• Sanhedrin 89b teaches that Amos's vision of fire descending on Damascus, Gaza, Tyre, Edom, Ammon, and Moab establishes a Talmudic principle about the international scope of second-heaven accountability: the Sitra Achra's operating licenses in foreign nations are revoked by the same divine authority that judges Israel, and the nations' crimes against humanity are tracked in the same heavenly ledger.
• Avodah Zarah 10b teaches that "for three transgressions of Damascus, and for four" is the Talmud's formula for divine patience threshold — three violations may be absorbed by divine mercy, but the fourth triggers revocation of operating authorization, a principle the Talmud generalizes: the Sitra Achra is given measured latitude before the second-heaven response is deployed.

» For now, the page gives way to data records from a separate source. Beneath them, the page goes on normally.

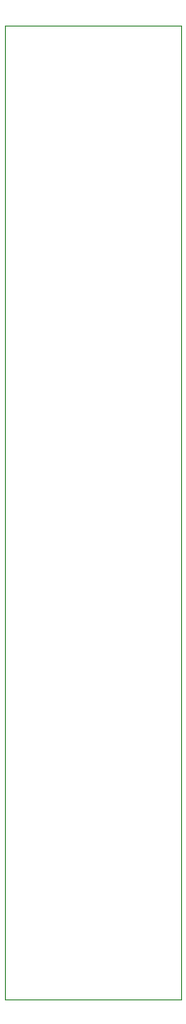
<source format=gbr>
%TF.GenerationSoftware,KiCad,Pcbnew,(6.0.7)*%
%TF.CreationDate,2022-09-02T10:45:59-04:00*%
%TF.ProjectId,discrete_resistive_strain_gauge,64697363-7265-4746-955f-726573697374,rev?*%
%TF.SameCoordinates,Original*%
%TF.FileFunction,Profile,NP*%
%FSLAX46Y46*%
G04 Gerber Fmt 4.6, Leading zero omitted, Abs format (unit mm)*
G04 Created by KiCad (PCBNEW (6.0.7)) date 2022-09-02 10:45:59*
%MOMM*%
%LPD*%
G01*
G04 APERTURE LIST*
%TA.AperFunction,Profile*%
%ADD10C,0.100000*%
%TD*%
G04 APERTURE END LIST*
D10*
X119380000Y-170180000D02*
X119380000Y-86360000D01*
X104140000Y-86360000D02*
X104140000Y-170180000D01*
X104140000Y-170180000D02*
X119380000Y-170180000D01*
X119380000Y-86360000D02*
X104140000Y-86360000D01*
M02*

</source>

• Berakhot 7a teaches that the crimes enumerated — threshing Gilead with iron sledges, selling entire communities, pursuing brothers with the sword, violating covenant — are each a form of dehumanization, the signature of the Sitra Achra operating through national power structures to strip humans of their divine-image dignity.
• Megillah 14a teaches that Amos's prophetic office began two years before the earthquake (Amos 1:1) is noted by the Talmud as establishing the temporal credibility of his prophecies — natural catastrophe following prophetic warning is the second-heaven authentication mechanism that distinguishes true prophets from Sitra Achra-inspired false prophets who produce smooth words without consequence.
• Sotah 49b teaches that the crimes of Tyre — "delivering up a whole people to Edom and did not remember the covenant of brotherhood" — are specifically commercial betrayals, the Talmud treating them as proof that the Sitra Achra's most effective first-heaven vehicle is economic systems stripped of covenantal obligation, where human beings become tradeable commodities.